* _Collection entries_
————————
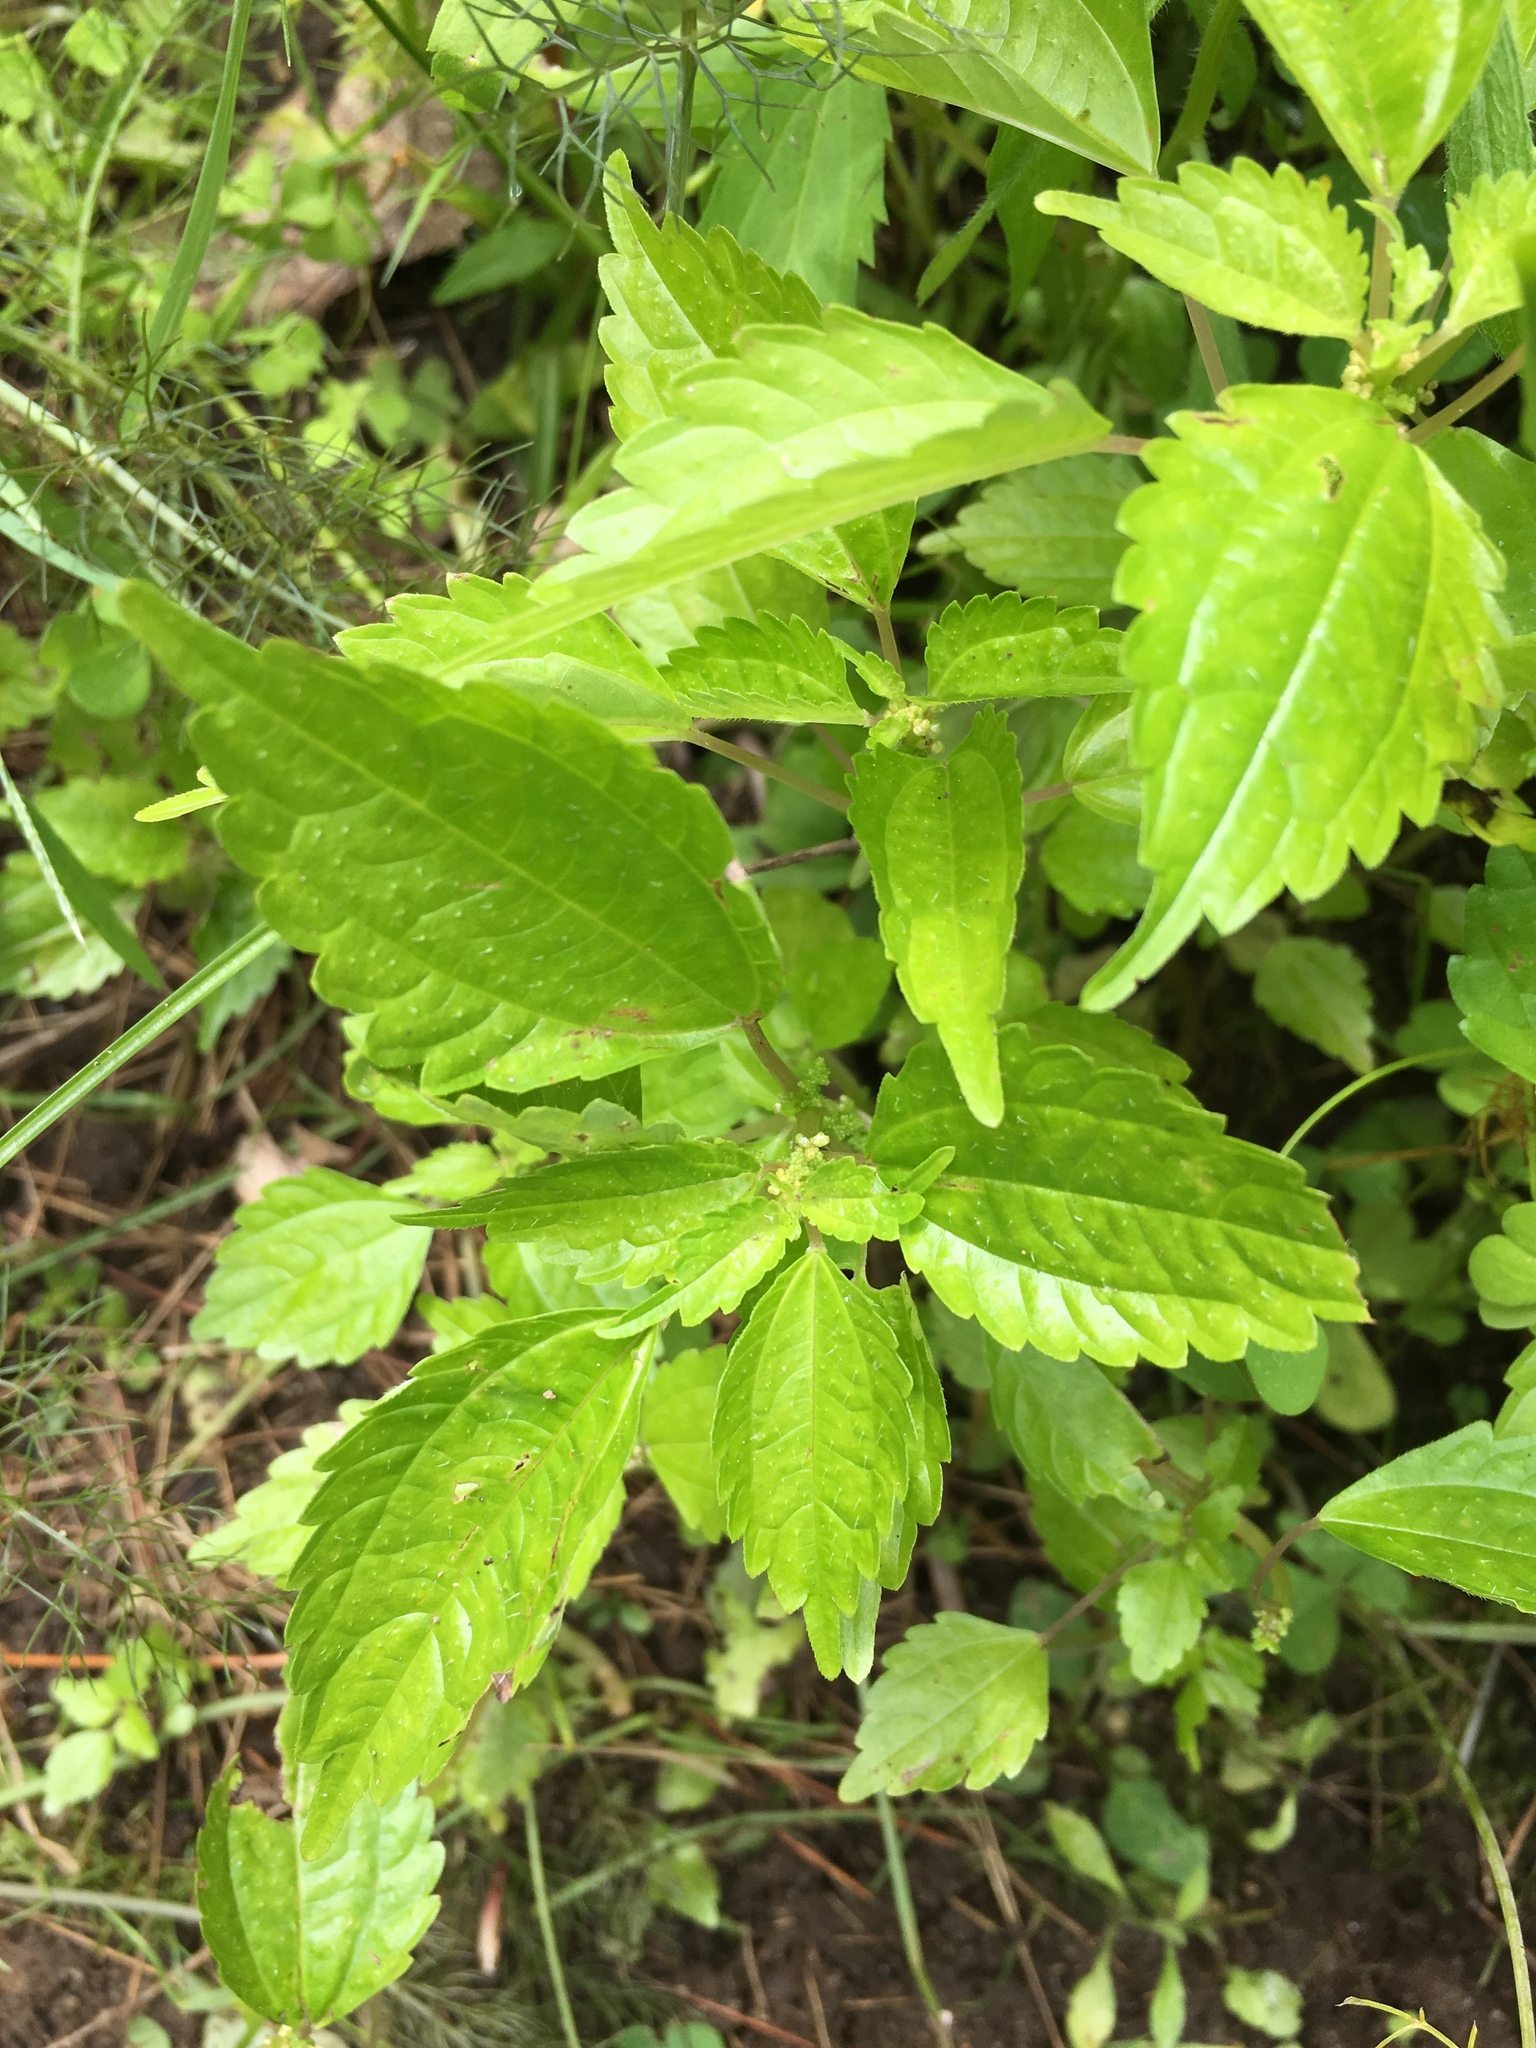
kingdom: Plantae
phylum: Tracheophyta
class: Magnoliopsida
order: Rosales
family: Urticaceae
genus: Pilea
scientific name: Pilea pumila
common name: Clearweed
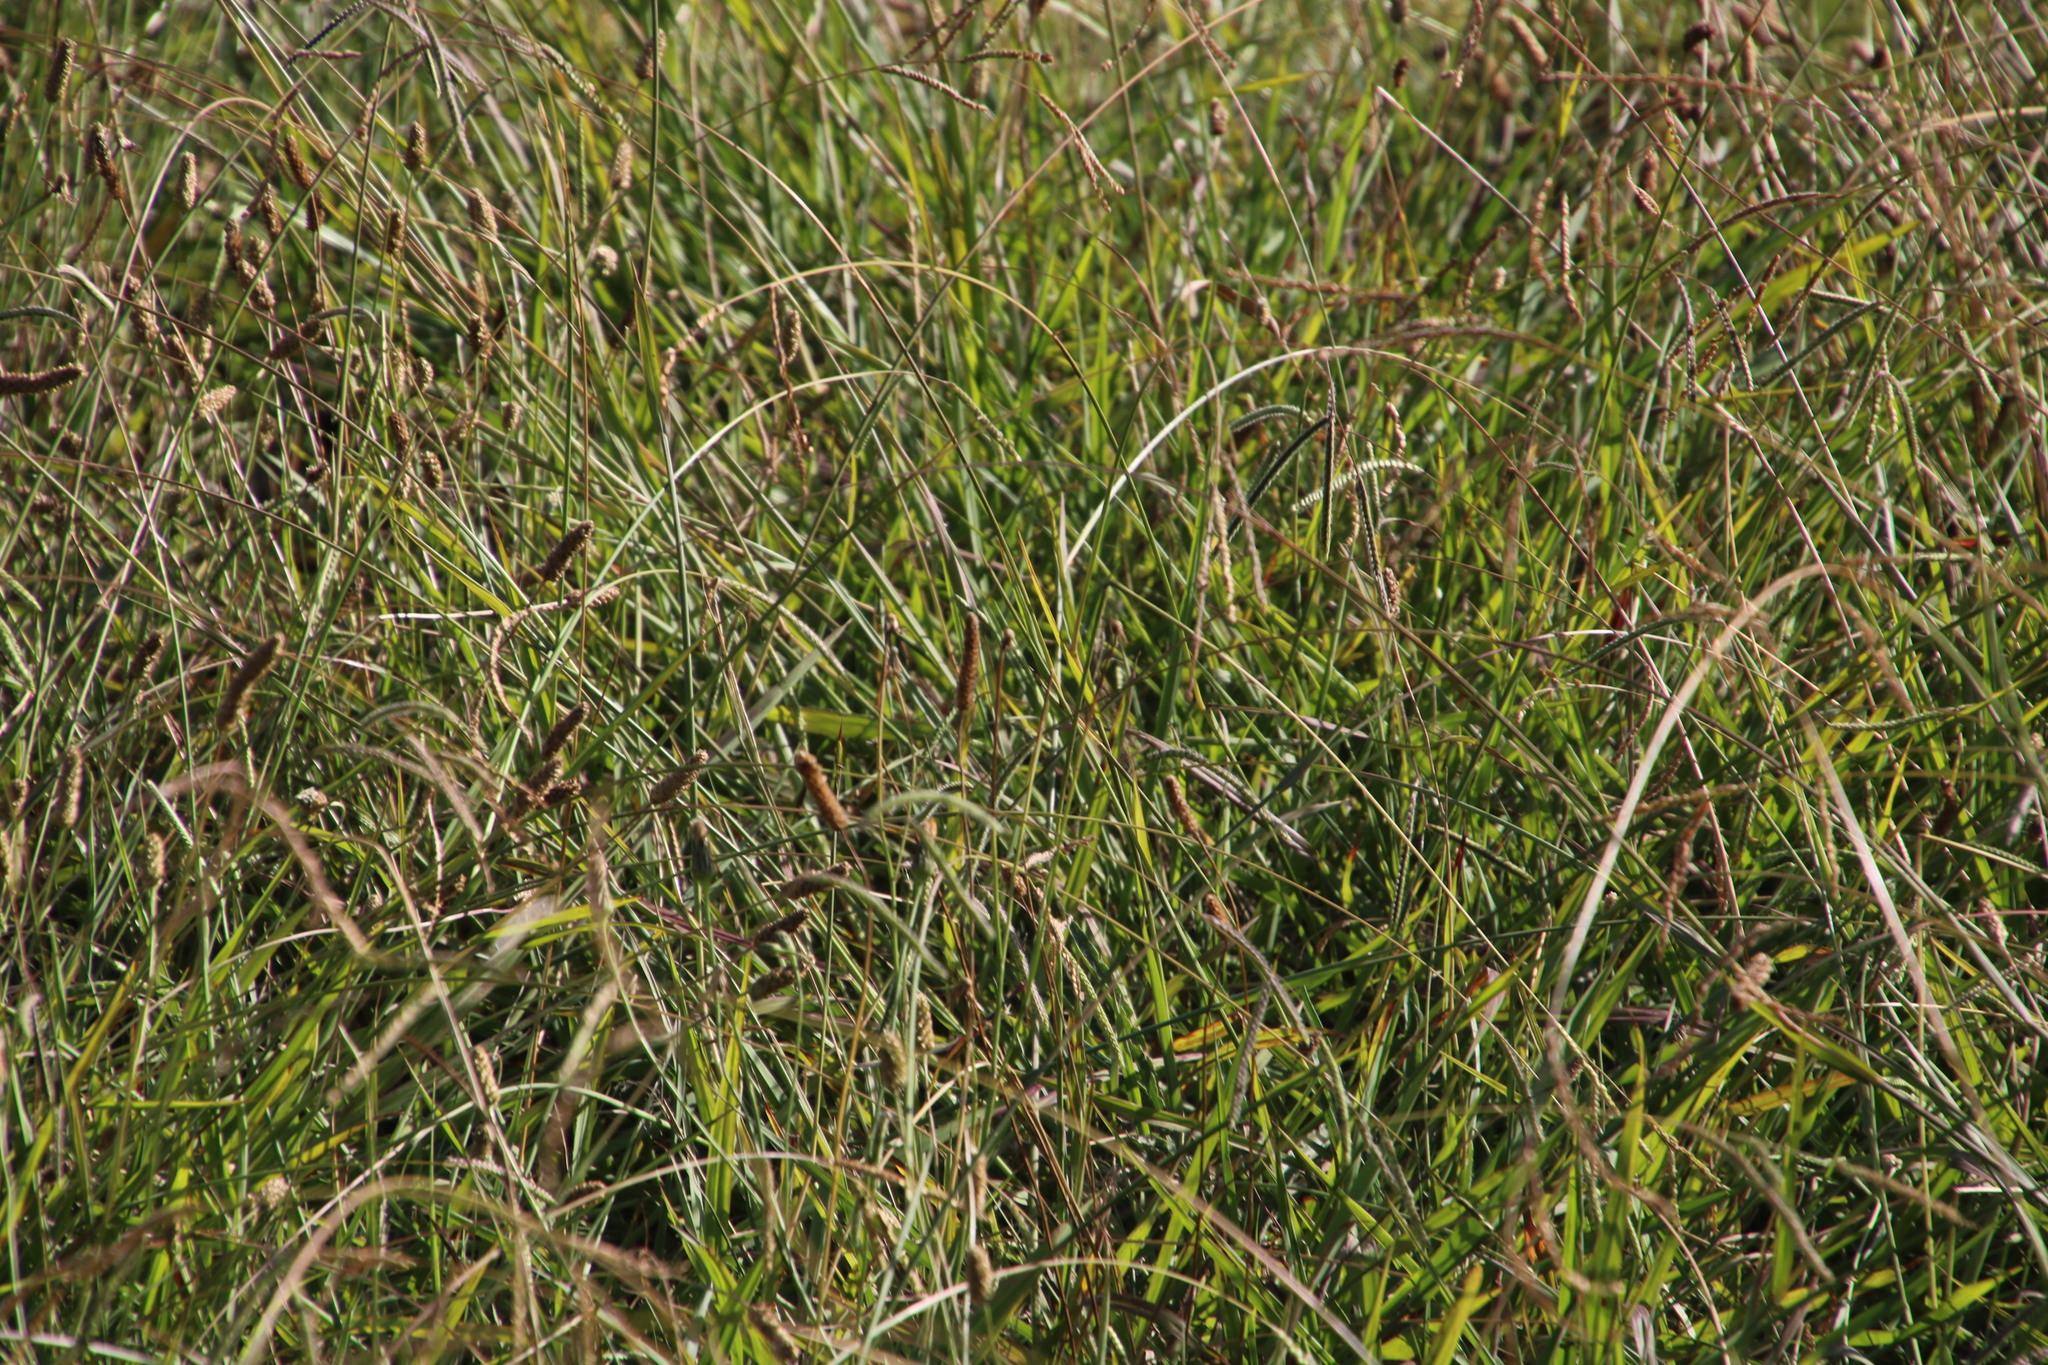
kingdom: Plantae
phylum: Tracheophyta
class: Liliopsida
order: Poales
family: Poaceae
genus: Paspalum
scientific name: Paspalum dilatatum
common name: Dallisgrass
————————
* _Goal_
Extract the lines from the one containing "class: Liliopsida" through the final line, inclusive, and reproduce them without alteration.

* _Written solution_
class: Liliopsida
order: Poales
family: Poaceae
genus: Paspalum
scientific name: Paspalum dilatatum
common name: Dallisgrass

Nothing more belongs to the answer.